Ordinal: $1 + \omega = \omega$ , but $\omega + 1 \neq \omega$ (it's a distinct, larger ordinal)
Cardinal: $\aleph_0 + \aleph_0 = \aleph_0$ (order doesn't matter)

Ordinal exponentiation also differs significantly from cardinal exponentiation. Keeping these two systems straight is essential when working with proofs involving infinite sets.

Applications of cardinality

Cardinality isn't just abstract theory. It connects to several areas of mathematics and computer science.

Set theory foundations

Cardinality is a cornerstone of axiomatic set theory (ZFC). It provides the tools to rigorously handle infinite sets, classify their sizes, and avoid the paradoxes that plagued earlier "naive" approaches to set theory.

Measure theory

Cardinality plays a role in measure theory, where the distinction between countable and uncountable sets matters directly. For instance, countable sets always have Lebesgue measure zero, while uncountable sets may or may not be measurable. These ideas underpin modern probability theory and integration.

Computational complexity

Cardinality connects to computability theory in a fundamental way. The set of all possible computer programs is countable, but the set of all functions from $\mathbb{N}$ to $\mathbb{N}$ is uncountable. This cardinality mismatch proves that most functions are not computable, which is the deeper reason behind results like the undecidability of the halting problem.

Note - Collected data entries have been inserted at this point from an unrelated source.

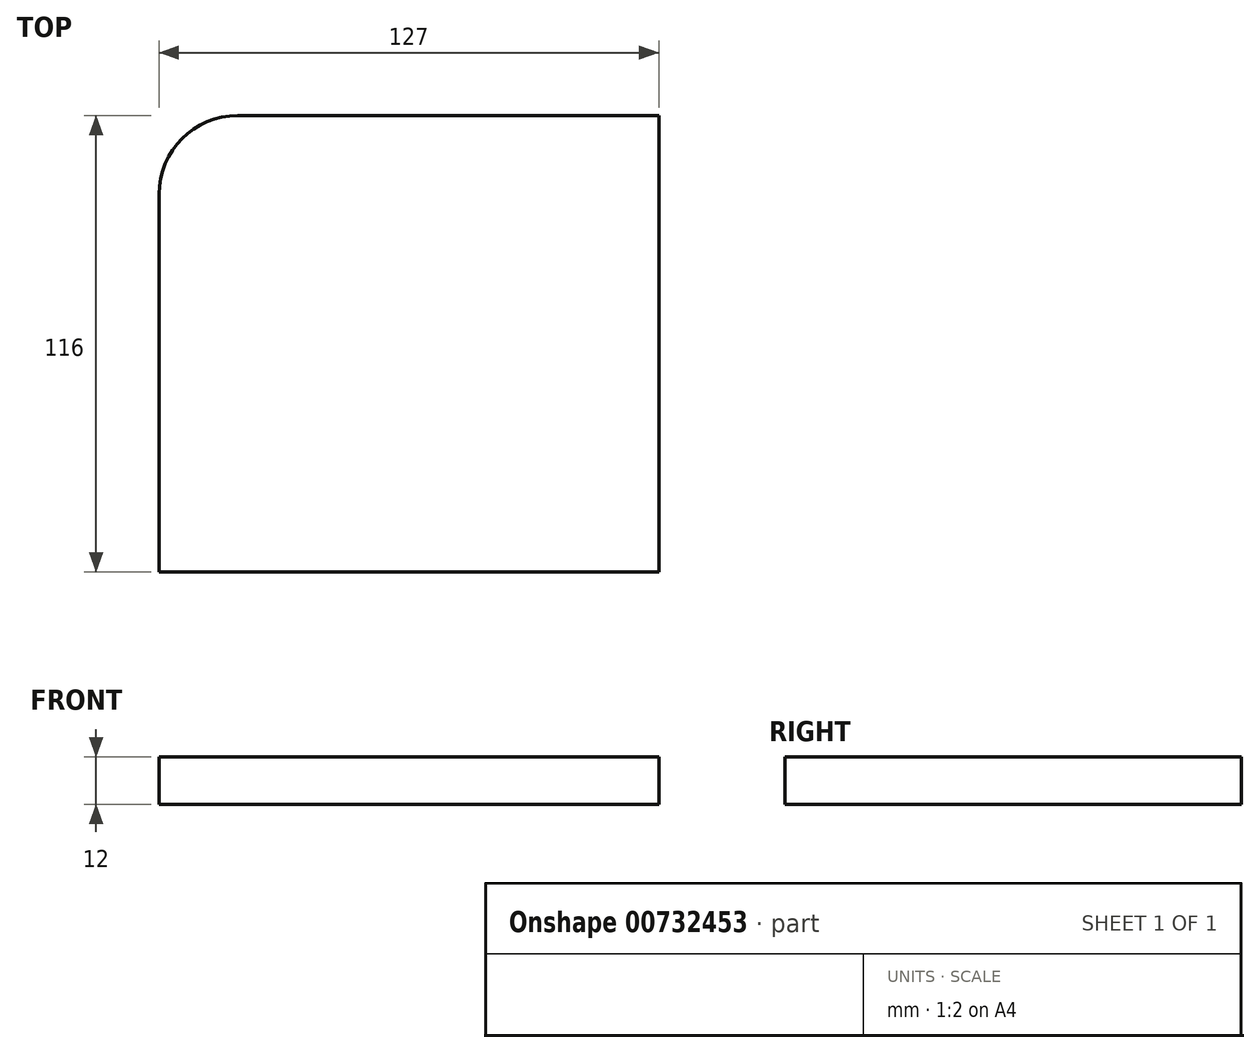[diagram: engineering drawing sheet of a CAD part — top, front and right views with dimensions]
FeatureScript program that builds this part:
annotation { "Feature Type Name" : "Feature", "Feature Type Description" : "" }
export const myFeature = defineFeature(function(context is Context, id is Id, definition is map)
    precondition{}
    {
        {
            var Q0;
            Q0=qCreatedBy(makeId("Top.planeOp"),FACE);
            var sketch = newSketch(context, id + "F0", { "sketchPlane" : qUnion([Q0])});
            skLineSegment(sketch, "E0.bottom", {"start": v(-53.44, -58) * mm, "end": v(73.56, -58) * mm});
            skLineSegment(sketch, "E0.top", {"start": v(-53.44, 58) * mm, "end": v(73.56, 58) * mm});
            skLineSegment(sketch, "E0.left", {"start": v(-53.44, -58) * mm, "end": v(-53.44, 58) * mm});
            skLineSegment(sketch, "E0.right", {"start": v(73.56, -58) * mm, "end": v(73.56, 58) * mm});
            skPoint(sketch, "E0.middle", {"position": v(10.06, 0) * mm});
            skSolve(sketch);
        }
        {
            var Q0;
            Q0=makeQuery(id+"F0.imprint","IMPRINT",FACE,{"disambiguationData":[TD([[makeQuery(id+"F0.imprint","IMPRINT",EDGE,{"derivedFrom":sQuery(id+"F0.wireOp",EDGE,"E0.bottom")}),1.0]])]});
            extrude(context, id + "F1", {"entities" : qUnion([Q0]), "depth" : 12 * mm, "offsetDistance" : 25 * mm});
        }
        {
            var Q0;
            Q0=makeQuery(id+"F1.opExtrude","SWEPT_EDGE",EDGE,{"disambiguationData":[OSD([sQuery(id+"F0.wireOp",EDGE,"E0.top"),sQuery(id+"F0.wireOp",EDGE,"E0.left")])]});
            fillet(context, id + "F2", {"entities" : qUnion([Q0]), "radius" : 20 * mm, "tangentPropagation" : true, "allowEdgeOverflow" : false});
        }
    });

Cardinality across mathematics

Cardinality concepts appear throughout many branches of mathematics, providing structural insights in each.

Topology and cardinality

Topological properties like separability (having a countable dense subset) are defined using cardinality. The classification of topological spaces often depends on the cardinality of their bases, and dimension theory connects to how sets of different cardinalities relate to each other.

Algebra and cardinality

In algebra, cardinality helps classify structures. The dimension of a vector space can be any cardinal number, and two vector spaces over the same field are isomorphic if and only if they have the same dimension. Cardinality also appears in Galois theory when studying the size of field extensions.

Analysis and cardinality

Real analysis relies heavily on the distinction between countable and uncountable. The rationals are countable and dense, yet the irrationals (uncountable) make up "almost all" of the real line. In functional analysis, the cardinality of various function spaces determines their structural properties, such as whether a Banach space is separable.